Active, athletic and adventurous, Joanie considered herself the picture of good health. A runner and scuba diver, she was in the midst of preparing to compete in a marathon, when life took an unexpected course.

"Thankfully, my husband was home unusually early from work," says Joanie. "I told him I felt like I was having a stroke. I was only 48 years old. I couldn't believe this was happening to me."

Her husband took her immediately to Memorial Regional Hospital South where emergency room physicians ran a battery of tests, including an MRI and CT, but the tests did not reveal a diagnosis. Because Joanie had been scuba diving the day before, she was transferred to another local hospital for hyperbaric therapy, a common treatment for decompression sickness in scuba divers.

When Joanie's condition did not improve, another MRI was taken. In some cases, it can take up to 48 hours for stroke damage to appear, and this time, Joanie's MRI revealed she had indeed suffered a stroke.

A Determined Spirit

"I just looked out the hospital window at the water and said to myself, 'I WILL walk again,'" Joanie says. "I was ready to get started, so I asked to be transferred back to Memorial Regional Hospital South."

Once admitted to the Rehabilitation Institute of South Florida at Memorial Regional Hospital South, Joanie began an intensive, personalized rehabilitation program.

"I was determined to leave the hospital within one week," said Joanie. "It was like someone had unplugged the cord that connected my brain to my legs. I tried as hard as I could to take a step, mentally screaming at my legs, 'you know what to do!' but they just wouldn't move.

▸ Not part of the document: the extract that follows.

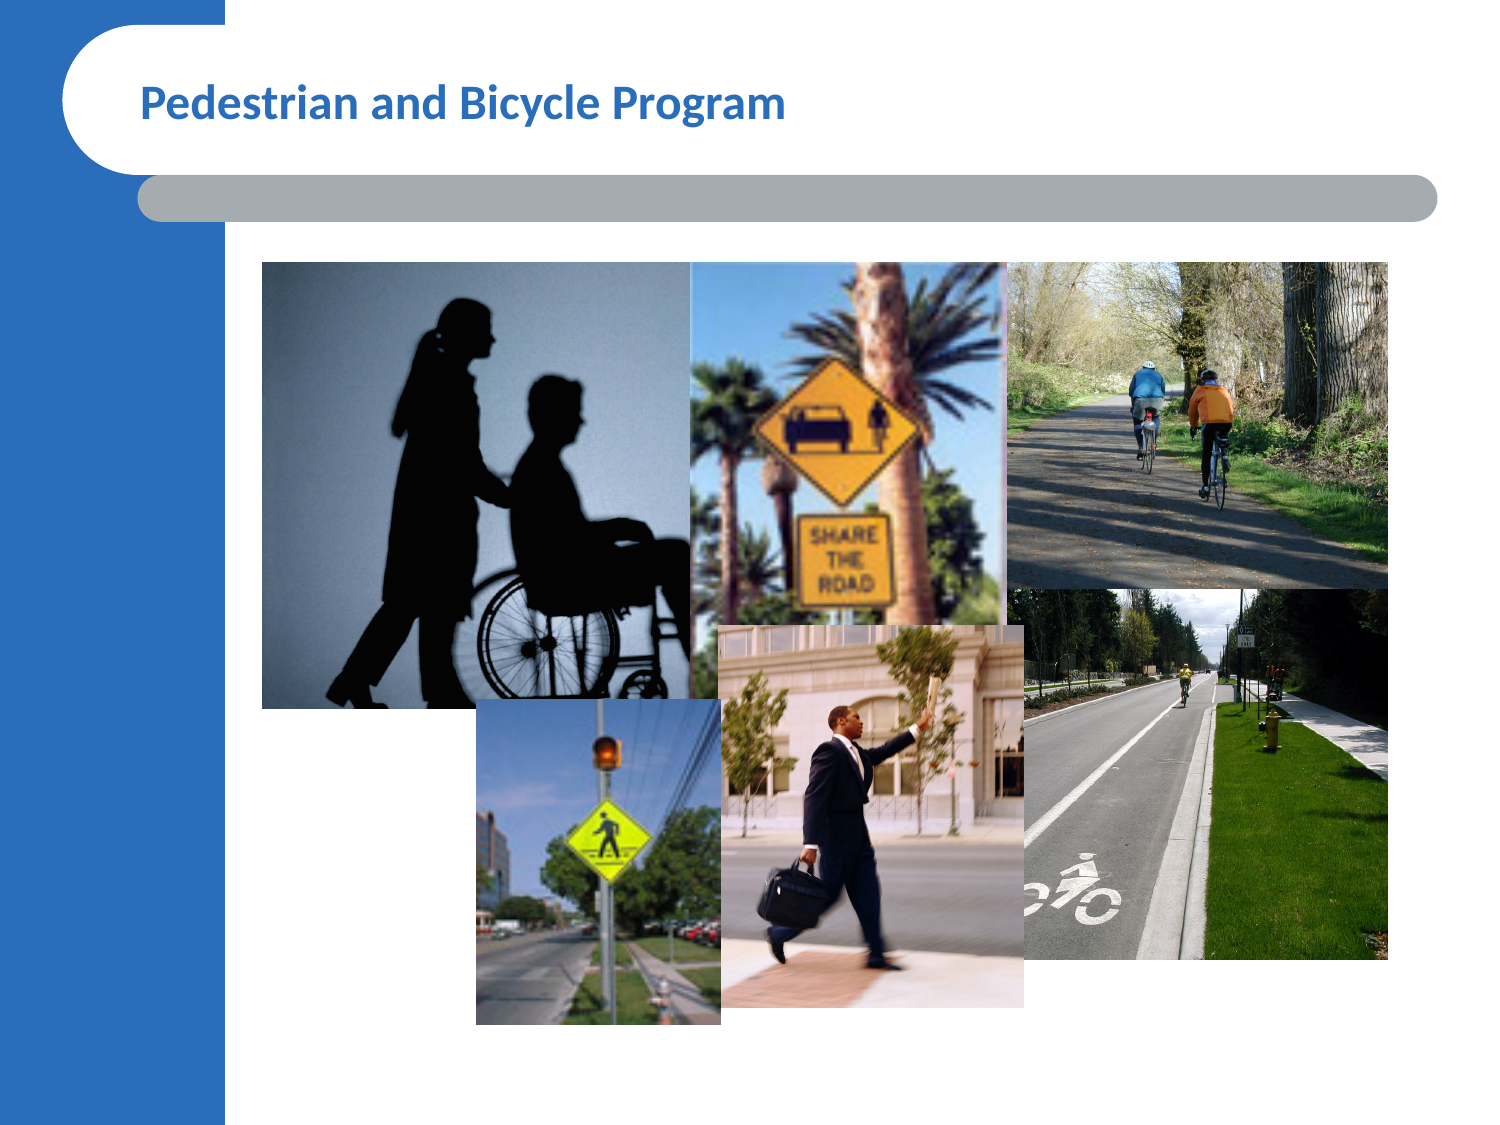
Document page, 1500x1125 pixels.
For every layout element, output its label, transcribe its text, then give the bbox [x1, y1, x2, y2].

The therapist would physically lift one foot and place it down, then the other. Finally, the connection was made. My feet remembered."

In addition to regaining use of her arms and legs, the rehabilitation team would help Joanie practice daily, practical tasks.

"For example, I walk my dogs every morning, so I literally practiced bending over and pretending to clean up after my dogs," says Joanie. "I was dizzy and lost my balance. I realized that I needed to re-learn even the simplest tasks."

Once discharged, Joanie continued her daily therapy at home. She had her sights set on mastering even bigger goals.

"Every day I ran on the treadmill, gripping the handles to keep from falling," says Joanie. "I watched underwater videos as I ran, swearing to myself that one day, I would dive again."

Determination and a positive spirit paid off. A follow-up angiogram showed two torn arteries in her neck, a possible explanation for her stroke. Once the arteries healed, doctors gave Joanie the green light to dive again.

"I bawled my eyes out the first time I dove again," says Joanie. "It's overwhelming to think of all I have accomplished. I couldn't have done it without the amazing support of the rehabilitation team, my family and friends."

An Advocate and an Inspiration

Because of her amazing recovery and attitude, Joanie was asked to serve on both the hospital's Patient Advisory Council board and as a patient representative on the quarterly Physician's Quality Control Panel.

"It's a huge responsibility," said Joanie. "I'm honored to be able to give back to Memorial and advocate for its patients."

Most importantly, Joanie hopes her story will inspire others to find courage and to cherish every day.

"My perspective has changed the most since my stroke. I even had wrist bands engraved with the words 'Got Balance,' a metaphor for not only how I feel physically, but for my life in general," says Joanie. "I completed a half marathon and recently returned from a dive trip in Indonesia. I truly have my life back – thanks to Memorial!"